Folley bought the eatery with his wife, Sheila, in 1991, the year his surreptitious business, Red Door Restaurant Repair, was born. Folley is what every successful restaurateur has on their payroll: a fixer. The Wolf of Grace Street. If another kitchen boss gets in a sticky, hot or dirty situation, they call Folley. He can get anything — from an inoperable pre-rinse sprayer to an HVAC unit that blows hot instead of cold — mended, quickly and on the cheap. But you must abide by his schedule. Folley’s place, where he spends 60 hours a week cooking, plus hours squaring his own books, comes first.
“The first year I was in business, everything broke. I would have had to shut my doors if I had relied on someone else for repairs,” Folley says. “My brother-in-law had a restaurant, and I started helping him. People asked him who was fixing his stuff. That’s how I got started. I got certified in refrigeration and AC repair so I could get the parts. It’s an EPA requirement, so I took the classes. But I already knew how to put almost anything back together. My father insisted on that growing up.

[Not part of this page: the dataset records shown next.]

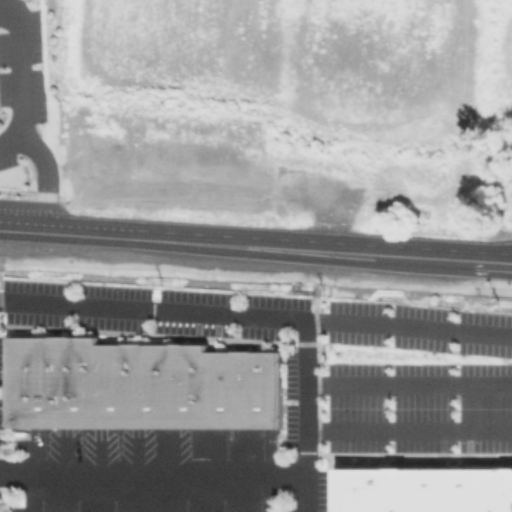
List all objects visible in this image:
road: (22, 64)
road: (47, 167)
road: (25, 191)
road: (27, 232)
road: (269, 247)
road: (497, 262)
road: (1, 265)
road: (249, 316)
road: (508, 336)
building: (139, 383)
building: (138, 385)
road: (409, 426)
road: (153, 475)
building: (425, 490)
building: (425, 490)
building: (194, 511)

He was a rocket scientist, literally — an electrical engineer for Fairchild Industries, a government contractor.”
William Wright, owner of Bistro 27, has known Folley for decades, so his place is grandfathered into Folley’s one-man repair mafia. “I was told I needed new heat lamps, twice, from a company that charges $250 just to walk in the door,” says Wright. “I had spent over $1,000, and they were still broken, when Joe told me to stop buying new lamps. He could replace the element for $50.”
“People beg me to do it,” Folley says, “because it saves them money. I have to turn a lot of people down.”
While accounting, cooking and repairs at The Red Door eat up most of his time, Folley has the face of a much younger man, even after raising three boys. Each of them has inherited a skill from their father. One is an accountant, another an engineer and the youngest, a chef. But there’s only one Wolf. You just need an introduction to reap the benefits of his services.